Nuestro Presidente encuadra en la tipología de los líderes populistas. Son carismáticos, recios, narcisistas, grandilocuentes, pragmáticos y autoritarios. Forman su propia religión política. Se vuelven adictos al poder. Su problema no es ideológico, es psicológico. Tienen rasgos mesiánicos. Así es su personalidad, enjundiosa y epopéyica. No caben en un lugar, en un puesto ni en un tiempo. Se asumen trascendentes en la historia. Quieren dejar su legado y a sus herederos. Todo gira en torno a ellos. Fomentan el culto a la personalidad. Viven de la propaganda. Evaden todo problema que altere su narrativa triunfal. No dialogan con nadie ni reconocen la pluralidad. Por supuesto lo suyo no es la democracia.
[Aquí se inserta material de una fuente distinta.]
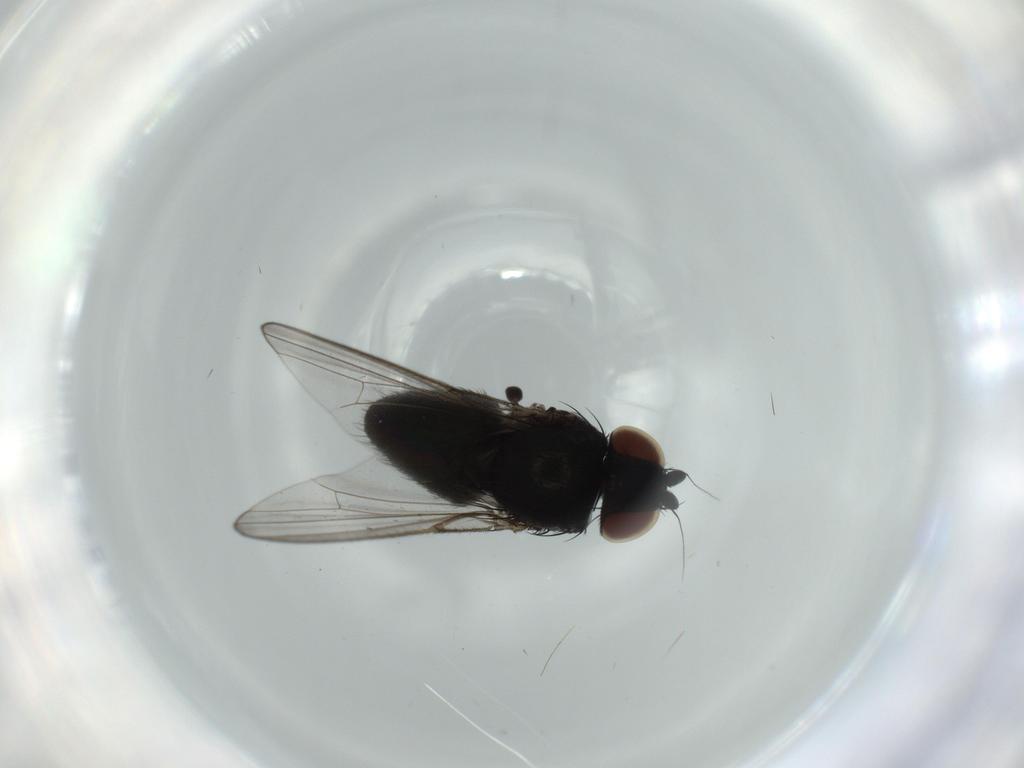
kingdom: Animalia
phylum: Arthropoda
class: Insecta
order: Diptera
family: Milichiidae
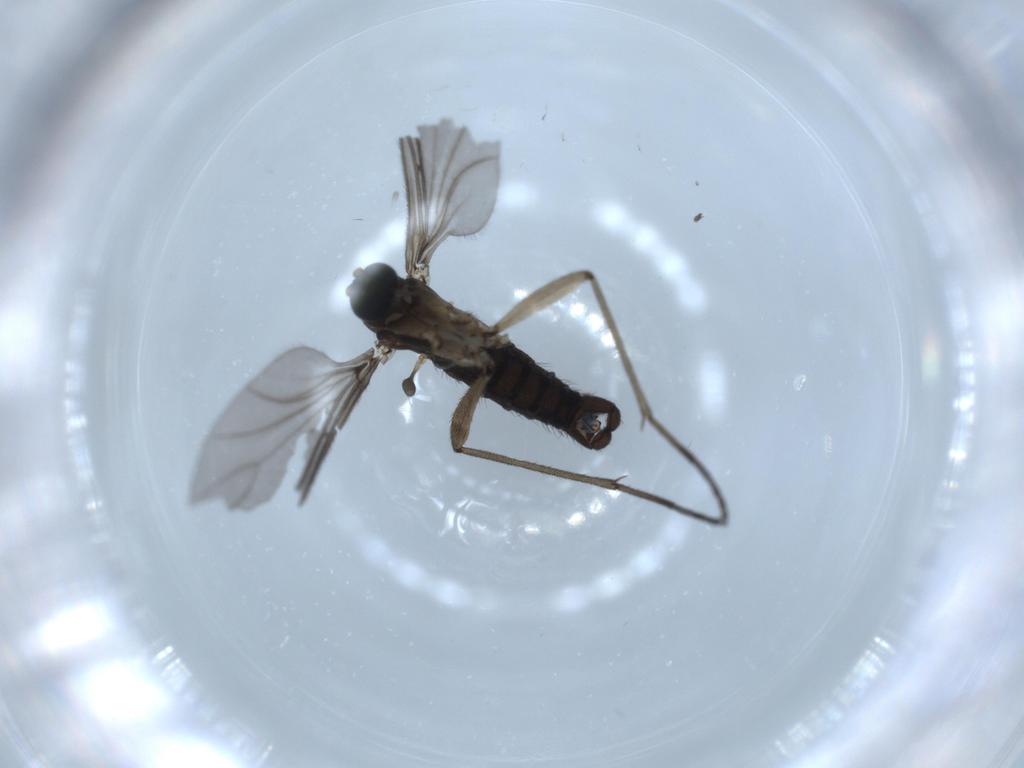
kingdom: Animalia
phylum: Arthropoda
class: Insecta
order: Diptera
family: Sciaridae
En términos generales son autoritarios, en muchos casos se vuelven totalitarios. El autoritario destruye con leyes y verbo, el totalitario reprime y mata. En países como México no se pueden reelegir, en otros países sueltan el poder hasta que “cuelgan los tenis”. Aquí, trabaja para su popularidad y la conservación del poder. Cueste lo que cueste.

Su nivel no es de Estadista en el sentido de que no respeta la división de poderes, viola las reglas democráticas y gobierna para su partido. Sostener su popularidad implica hablar a todas horas, omnipresente, hasta con los codos. Por cierto, con alguna excepción, casi todos los expresidentes terminaron con niveles similares de popularidad. Hitler también fue muy popular.

Gobierna con la voz y las órdenes. Sostener la narrativa gloriosa de una imaginaria transformación implica mentir y manipular. Hacerlo a niveles de mitomanía. Pierden contacto con la realidad y la verdad. Ya no distinguen lo falso de lo verdadero. Sin asesores de nivel y equipos profesionales, gobierna con ocurrencias. Ese es el origen de las obras gigantes que van para ser elefantes blancos. Prescinden de estudios, condiciones ambientales, consultas a la comunidad y perspectiva de rentabilidad. Son un seguro fracaso.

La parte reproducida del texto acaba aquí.